Pick one and go out and have fun. And don't get too wound up over having a chain fire; it'll scare you, but the odds of it hurting you or anyone else are very, very small.
 
Just the number of options given in this thread suggests that there's more than one or even half a dozen "roads to Rome". We're all making our guns go BANG!.... er, sorry. This is black powder so we're all making our guns go BOOM! with good regularity and repeatability. And regardless of the methods we would all appear to be having good luck with keeping them running reliably enough over the course of a day.

So do what works and be happy.

I've been casting my own round ball for a while now and it's not uncommon to find some with fissure lines on them. Those get thrown back and I modify the temperature or casting speed to move away from the conditions that produced these cold flow balls. Even then while I'm doing this I'm thinking that I'm over thinking it and the swaging effect of the ramming of the ball more than likely closes any small lines. On top of that the viscosity of the oil I use would fill in any little lines that did remain. But I still toss them back for re-melting anyway.

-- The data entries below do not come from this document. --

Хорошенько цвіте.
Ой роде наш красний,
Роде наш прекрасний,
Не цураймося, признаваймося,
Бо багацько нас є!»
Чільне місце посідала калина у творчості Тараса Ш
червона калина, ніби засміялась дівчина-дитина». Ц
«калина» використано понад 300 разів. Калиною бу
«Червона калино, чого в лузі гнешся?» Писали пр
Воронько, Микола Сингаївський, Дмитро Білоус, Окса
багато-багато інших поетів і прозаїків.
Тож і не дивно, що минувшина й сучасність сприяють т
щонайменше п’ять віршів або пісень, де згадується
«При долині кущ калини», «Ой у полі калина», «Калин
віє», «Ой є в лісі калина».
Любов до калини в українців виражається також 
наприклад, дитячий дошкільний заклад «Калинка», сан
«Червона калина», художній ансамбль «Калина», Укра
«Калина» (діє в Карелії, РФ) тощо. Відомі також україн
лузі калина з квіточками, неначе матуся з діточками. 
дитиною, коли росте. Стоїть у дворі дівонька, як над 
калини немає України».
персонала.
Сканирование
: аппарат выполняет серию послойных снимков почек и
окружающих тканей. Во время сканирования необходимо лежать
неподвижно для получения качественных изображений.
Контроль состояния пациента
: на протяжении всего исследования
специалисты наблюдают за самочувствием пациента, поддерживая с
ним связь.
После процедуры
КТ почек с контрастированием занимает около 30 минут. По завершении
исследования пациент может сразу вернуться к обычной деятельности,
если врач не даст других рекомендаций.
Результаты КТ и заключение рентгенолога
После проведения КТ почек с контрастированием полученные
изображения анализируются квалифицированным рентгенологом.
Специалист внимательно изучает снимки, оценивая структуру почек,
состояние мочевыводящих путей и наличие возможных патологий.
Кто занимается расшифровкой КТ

On a slightly related note I wonder how many of you actually use a push stick to aid in seating your caps firmly?
 
Yes but I've had a cast round ball with an air pocket in it totally collapse under the loading lever, and for some reason was really hard to get out. I had the remove the nipple, dump out the powder, and use a cleaning rod and hammer to get it out!
 
When I first started shooting blackpowder back in the sixties I had the benefit of an experienced shooter to provide knowledge of what and what not to do. He told me to put a dab of crisco over the balls in the revolver I wanted to shoot. Yes it's messy to some extent but you have to throughly clean the gun after shooting it or experience big problems later on so I really don't mind. Black powder is just dirty anyway. It's not too hard to keep a wiping rag handy to wipe your fingers after applying the crisco and it can't be beat for cheap and easy. I've never had a chain fire either.

I use a large syringe to apply it which cuts down on the mess considerably.
 
Sam'l Colt said pour in powder, ram ball, cap and fire. If your caps fit tight, your balls are smooth and perfectly round and of the right alloy you are good to go. If not then a wad or grease adds an element of confidence to your shooting. If you shoot as much as some of us that element of confidence is invaluable.

Wad size? 11mm works great form my 1860s.